(Data visualization images)
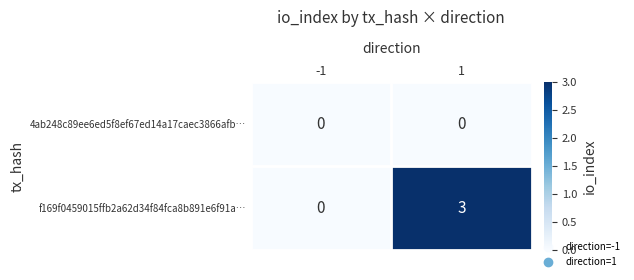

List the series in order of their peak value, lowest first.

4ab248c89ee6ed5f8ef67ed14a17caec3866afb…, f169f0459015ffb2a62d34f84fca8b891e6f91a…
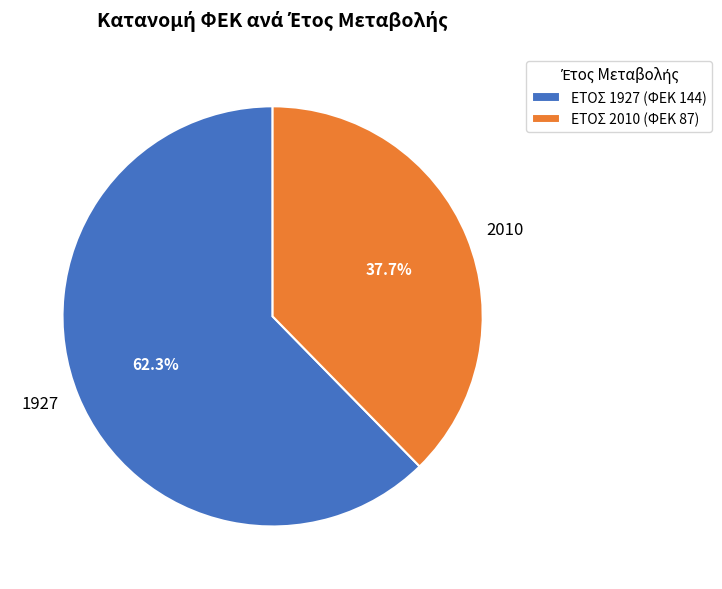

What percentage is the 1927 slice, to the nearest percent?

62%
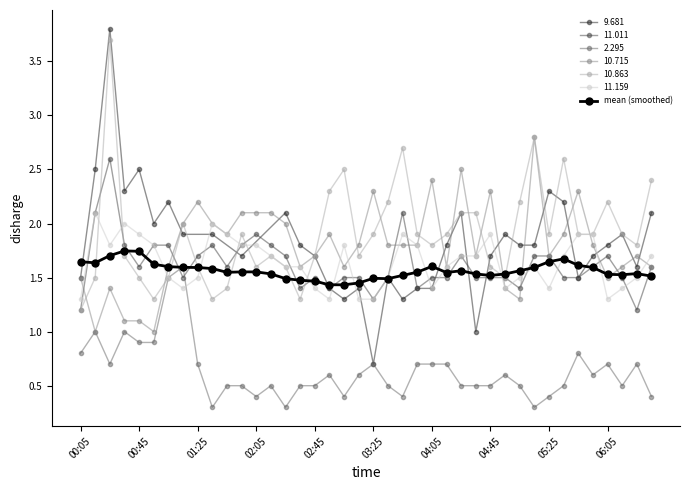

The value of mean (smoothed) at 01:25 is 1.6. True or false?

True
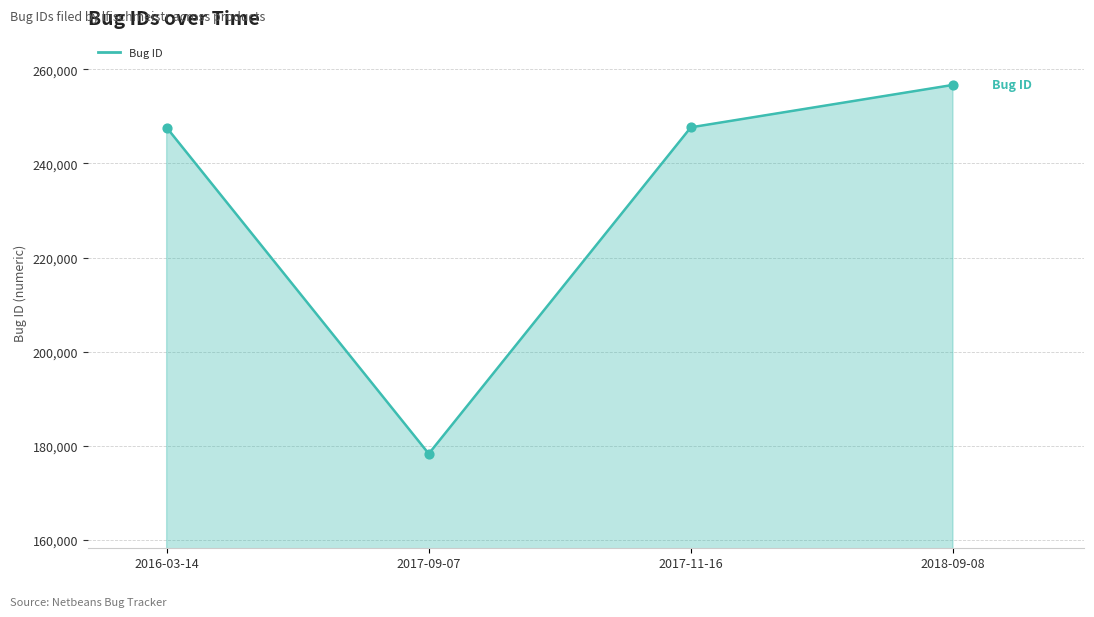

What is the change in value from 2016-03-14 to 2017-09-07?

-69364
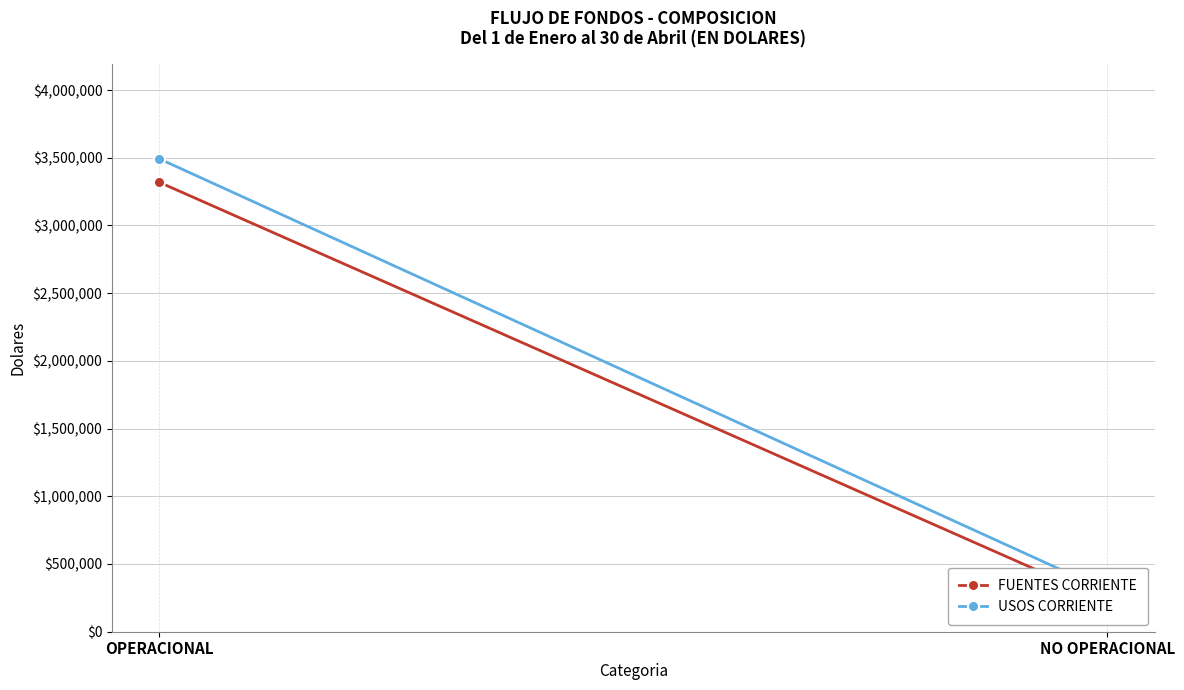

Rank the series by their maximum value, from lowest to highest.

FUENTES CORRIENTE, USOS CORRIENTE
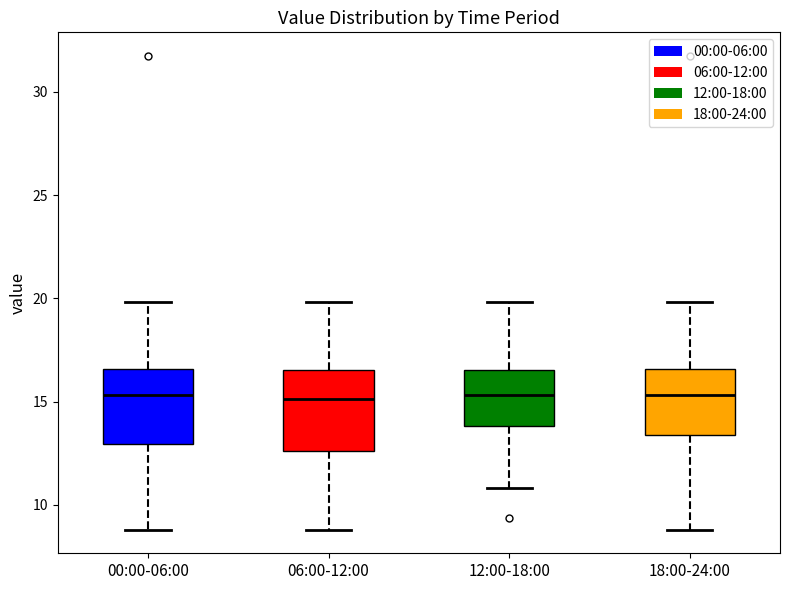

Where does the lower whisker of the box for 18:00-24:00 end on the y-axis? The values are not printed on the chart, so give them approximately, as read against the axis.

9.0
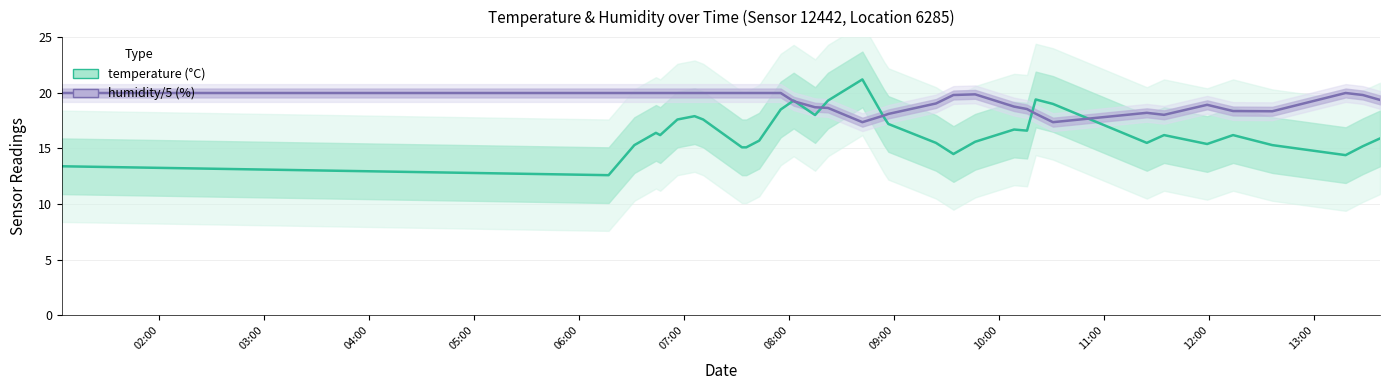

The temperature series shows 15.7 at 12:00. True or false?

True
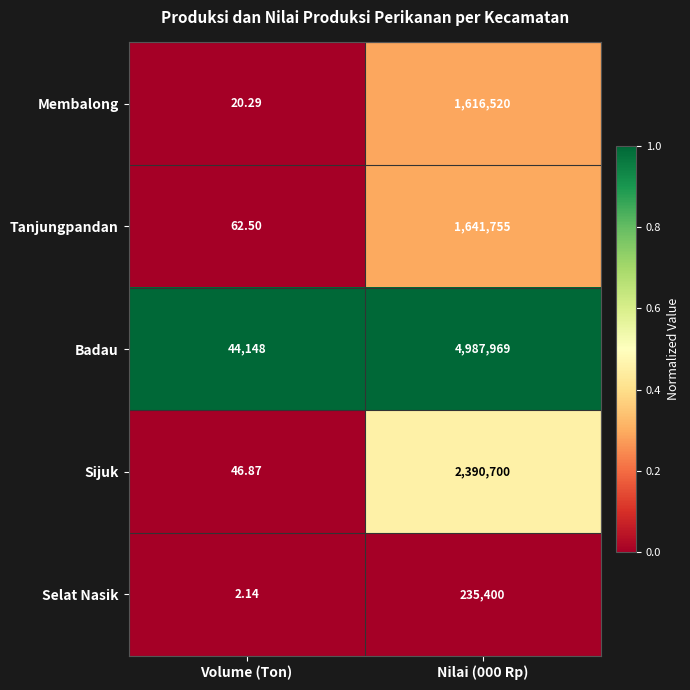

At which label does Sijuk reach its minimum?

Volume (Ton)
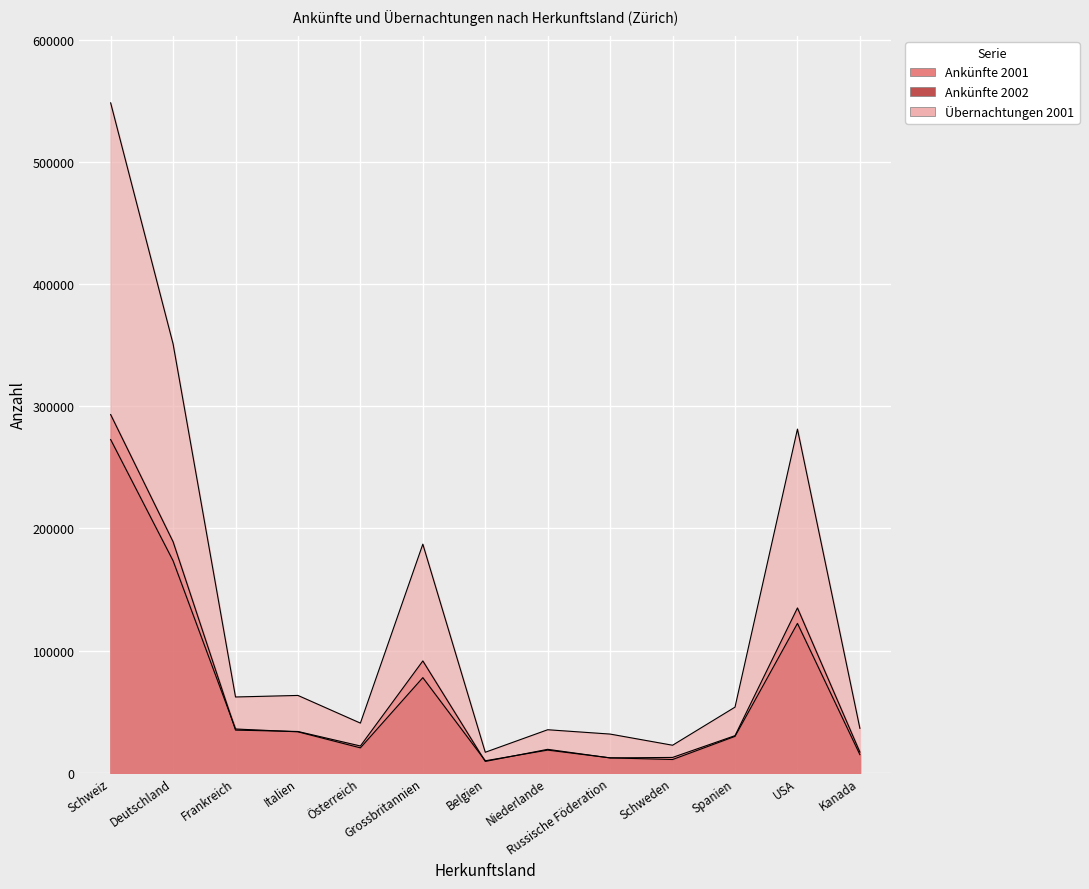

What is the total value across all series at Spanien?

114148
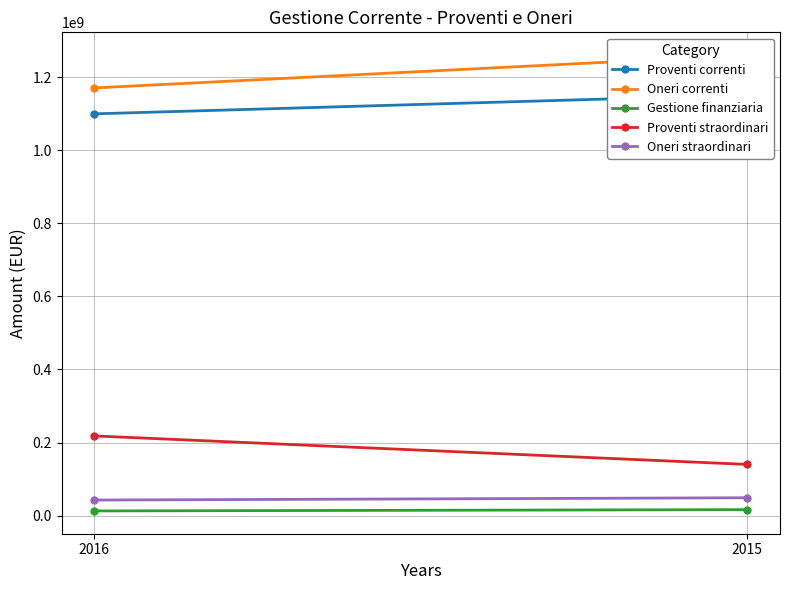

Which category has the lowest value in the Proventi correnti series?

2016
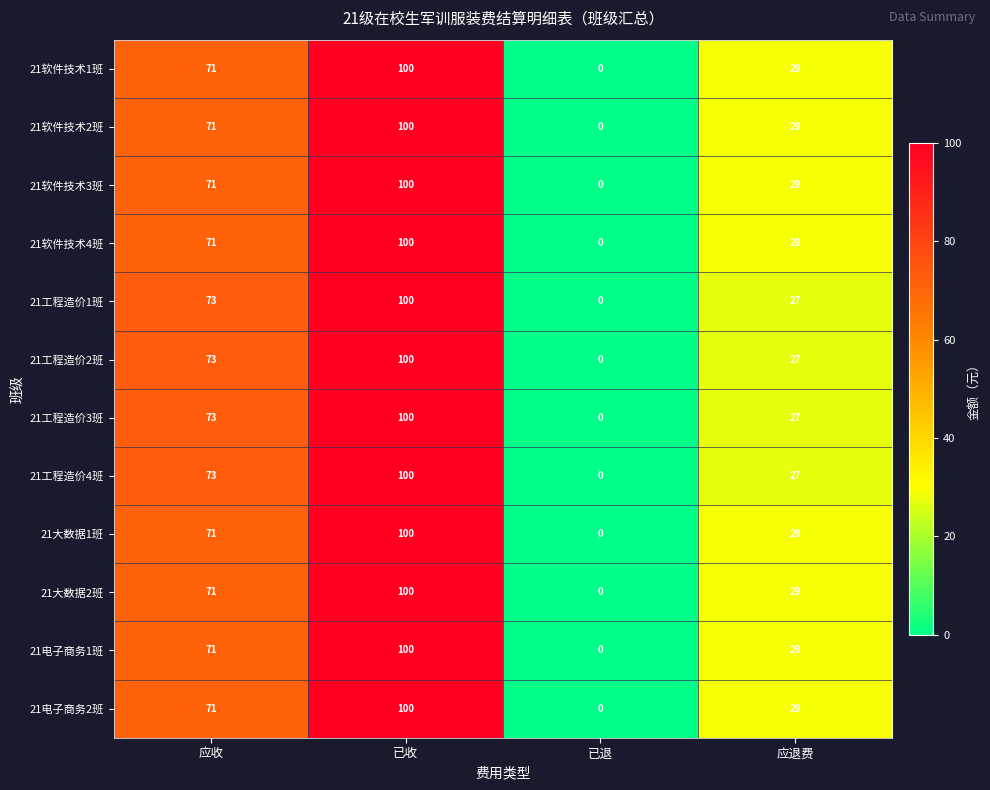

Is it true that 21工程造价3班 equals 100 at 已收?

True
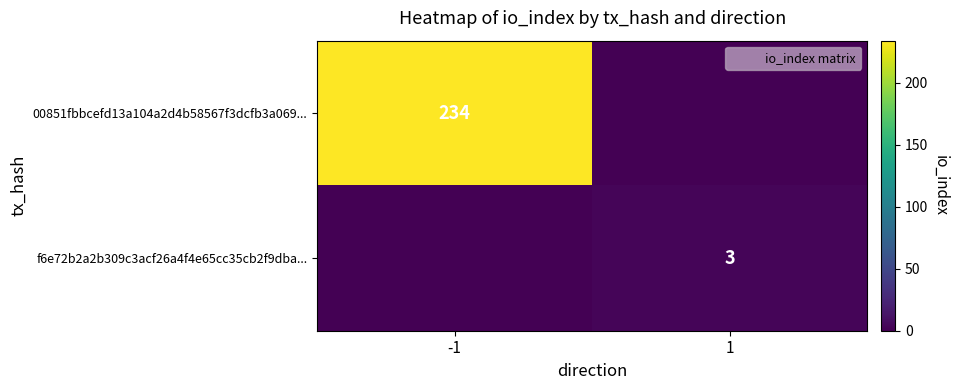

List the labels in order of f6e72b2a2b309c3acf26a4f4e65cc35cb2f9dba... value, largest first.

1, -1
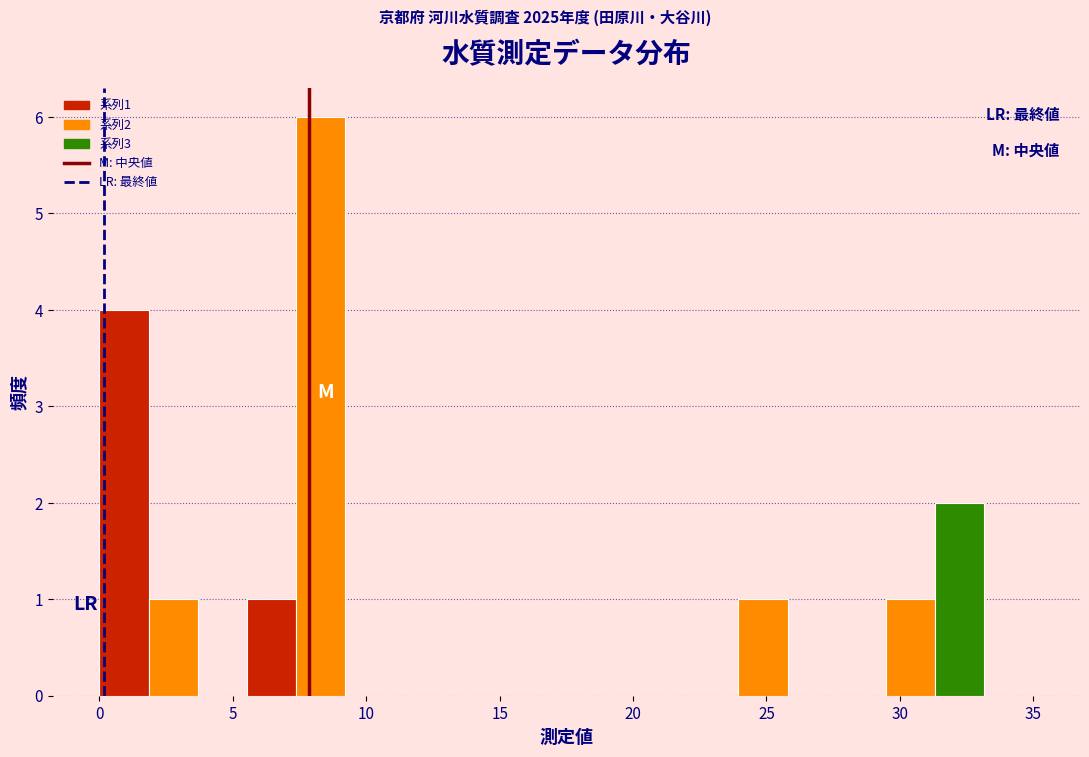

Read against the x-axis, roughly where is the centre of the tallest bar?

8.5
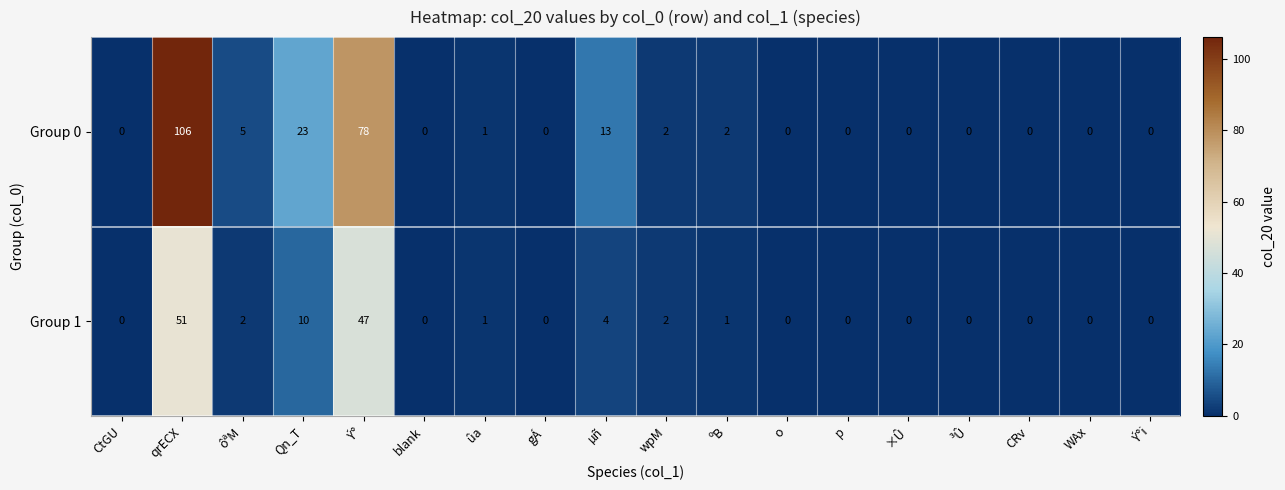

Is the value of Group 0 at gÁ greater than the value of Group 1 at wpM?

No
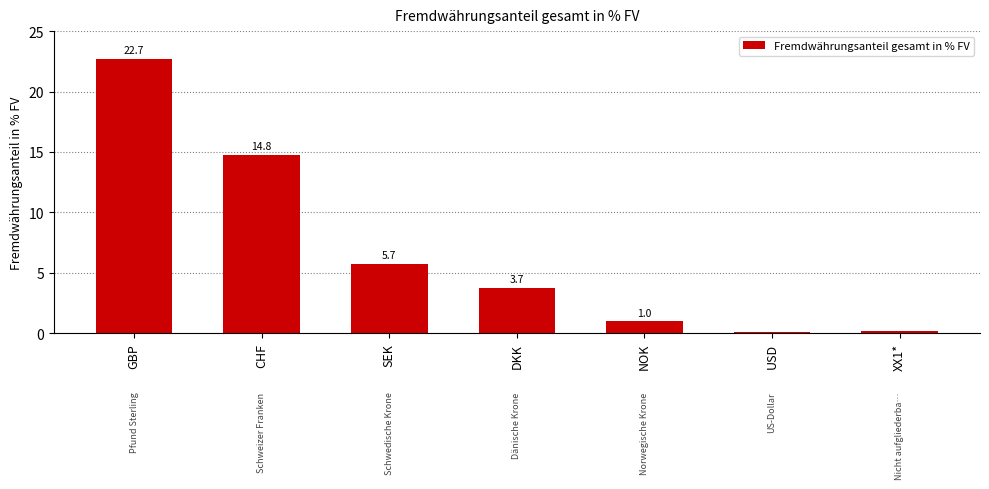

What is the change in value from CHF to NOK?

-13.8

Problem statement:
Return each line above that contains the string "change". Case counts.

Written answer:
What is the change in value from 2016-03-14 to 2017-09-07?
What is the change in value from CHF to NOK?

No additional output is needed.